Interestingly, there are many reasons why one might want to take the challenge. Is it to win the $1,000 Ultrabook? To walk away with a Windows Phone? To prove your device’s superiority? In the end, it doesn’t really matter, since the challenger walks away with a valuable prize regardless of the competition’s outcome. Microsoft wins too, thanks to the massive amounts of press coverage and the multitude of free Windows Phones that are now in the hands of customers who have, more than likely, been convinced that the platform truly is better.
One of the most unintentionally hilarious “exclusives” I’ve read recently is that Microsoft knew it wouldn’t win every “Smoked by Windows Phone” challenge. Of course Microsoft knew; the company isn’t stupid. It is, however, confident enough about Windows Phone’s strengths–and knowledgeable enough about its weakness–to choose a lineup of challenges that best suits the company. And with an 88% win ratio at CES–and a perfect record in Southern California–Microsoft knew it could afford to lose a few challenges.

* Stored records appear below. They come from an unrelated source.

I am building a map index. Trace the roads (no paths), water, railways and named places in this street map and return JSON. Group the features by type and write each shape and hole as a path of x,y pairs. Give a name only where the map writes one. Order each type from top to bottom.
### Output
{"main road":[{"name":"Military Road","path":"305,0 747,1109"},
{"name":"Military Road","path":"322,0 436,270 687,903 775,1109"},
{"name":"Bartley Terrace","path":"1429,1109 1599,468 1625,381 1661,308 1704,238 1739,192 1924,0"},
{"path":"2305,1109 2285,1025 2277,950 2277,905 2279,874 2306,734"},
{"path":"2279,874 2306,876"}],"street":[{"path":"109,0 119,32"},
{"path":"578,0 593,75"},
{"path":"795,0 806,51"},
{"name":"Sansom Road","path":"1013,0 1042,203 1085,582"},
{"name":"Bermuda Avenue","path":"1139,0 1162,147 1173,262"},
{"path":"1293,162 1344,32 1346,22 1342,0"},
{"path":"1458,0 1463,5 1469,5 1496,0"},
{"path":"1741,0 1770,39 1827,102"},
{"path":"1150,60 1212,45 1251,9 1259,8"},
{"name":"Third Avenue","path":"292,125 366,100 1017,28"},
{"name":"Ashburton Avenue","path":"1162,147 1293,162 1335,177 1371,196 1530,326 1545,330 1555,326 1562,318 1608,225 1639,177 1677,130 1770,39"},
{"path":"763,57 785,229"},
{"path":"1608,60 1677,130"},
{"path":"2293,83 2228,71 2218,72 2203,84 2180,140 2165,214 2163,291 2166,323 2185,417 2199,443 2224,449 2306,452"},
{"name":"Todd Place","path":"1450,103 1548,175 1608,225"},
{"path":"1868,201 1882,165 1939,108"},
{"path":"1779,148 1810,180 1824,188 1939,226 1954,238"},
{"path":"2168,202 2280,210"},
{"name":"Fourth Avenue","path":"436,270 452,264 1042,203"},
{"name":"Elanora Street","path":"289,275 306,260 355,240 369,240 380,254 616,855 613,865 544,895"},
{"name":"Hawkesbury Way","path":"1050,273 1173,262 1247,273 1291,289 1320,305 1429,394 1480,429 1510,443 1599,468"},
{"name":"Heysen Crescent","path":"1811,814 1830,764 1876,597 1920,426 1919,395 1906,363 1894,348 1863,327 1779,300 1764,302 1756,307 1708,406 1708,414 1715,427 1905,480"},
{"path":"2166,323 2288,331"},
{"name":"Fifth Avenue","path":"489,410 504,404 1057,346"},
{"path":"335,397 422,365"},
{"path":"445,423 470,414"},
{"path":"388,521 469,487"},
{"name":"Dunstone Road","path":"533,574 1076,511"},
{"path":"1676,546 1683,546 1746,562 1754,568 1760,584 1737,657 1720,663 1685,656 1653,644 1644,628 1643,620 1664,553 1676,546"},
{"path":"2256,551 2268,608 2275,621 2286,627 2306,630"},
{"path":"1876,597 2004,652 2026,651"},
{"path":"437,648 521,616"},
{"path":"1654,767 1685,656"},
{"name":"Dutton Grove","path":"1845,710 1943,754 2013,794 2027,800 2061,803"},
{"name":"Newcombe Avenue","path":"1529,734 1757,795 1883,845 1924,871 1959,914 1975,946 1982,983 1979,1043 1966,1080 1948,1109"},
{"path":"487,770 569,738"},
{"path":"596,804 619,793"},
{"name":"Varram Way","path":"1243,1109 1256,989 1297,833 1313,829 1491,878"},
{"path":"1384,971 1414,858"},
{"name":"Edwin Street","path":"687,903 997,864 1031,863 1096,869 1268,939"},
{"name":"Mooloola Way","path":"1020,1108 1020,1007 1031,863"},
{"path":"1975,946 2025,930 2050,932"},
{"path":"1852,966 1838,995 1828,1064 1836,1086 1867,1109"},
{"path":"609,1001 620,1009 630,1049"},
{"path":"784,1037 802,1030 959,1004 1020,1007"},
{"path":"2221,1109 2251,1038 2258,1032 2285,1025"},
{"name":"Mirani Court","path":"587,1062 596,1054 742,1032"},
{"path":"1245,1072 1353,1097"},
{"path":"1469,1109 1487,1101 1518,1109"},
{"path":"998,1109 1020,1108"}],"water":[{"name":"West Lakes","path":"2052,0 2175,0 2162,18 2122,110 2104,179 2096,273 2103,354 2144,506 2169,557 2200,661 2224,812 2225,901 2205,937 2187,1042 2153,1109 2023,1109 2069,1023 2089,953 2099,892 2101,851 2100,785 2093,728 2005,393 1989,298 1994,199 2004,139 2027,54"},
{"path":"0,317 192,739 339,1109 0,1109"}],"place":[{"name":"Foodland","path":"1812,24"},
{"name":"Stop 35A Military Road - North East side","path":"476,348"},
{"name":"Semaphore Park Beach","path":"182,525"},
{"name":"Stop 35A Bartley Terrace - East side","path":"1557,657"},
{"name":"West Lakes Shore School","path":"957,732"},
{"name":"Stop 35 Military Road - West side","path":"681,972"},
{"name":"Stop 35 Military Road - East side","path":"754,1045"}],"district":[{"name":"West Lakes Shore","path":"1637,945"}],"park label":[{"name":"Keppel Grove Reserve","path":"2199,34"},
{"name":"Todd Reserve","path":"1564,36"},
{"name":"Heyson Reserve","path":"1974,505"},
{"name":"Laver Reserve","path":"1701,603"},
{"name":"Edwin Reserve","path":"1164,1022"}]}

“Smoked by Windows Phone” is a brilliant marketing move on Microsoft’s part. It manages to show off the strengths of Windows Phone–speed, usability, and social–while simultaneously attracting a lot of press coverage and seeding the market with Windows Phones. Unfortunately, some people are making a mountain out of a mole hill. Of course “Smoked by Windows Phone” is going to slightly favor Windows Phone–it is a marketing campaign after all–but that doesn’t mean the company is cheating. If you live near a Microsoft Store, however, why not stop by and try it for yourself? You just might walk away with a Windows Phone.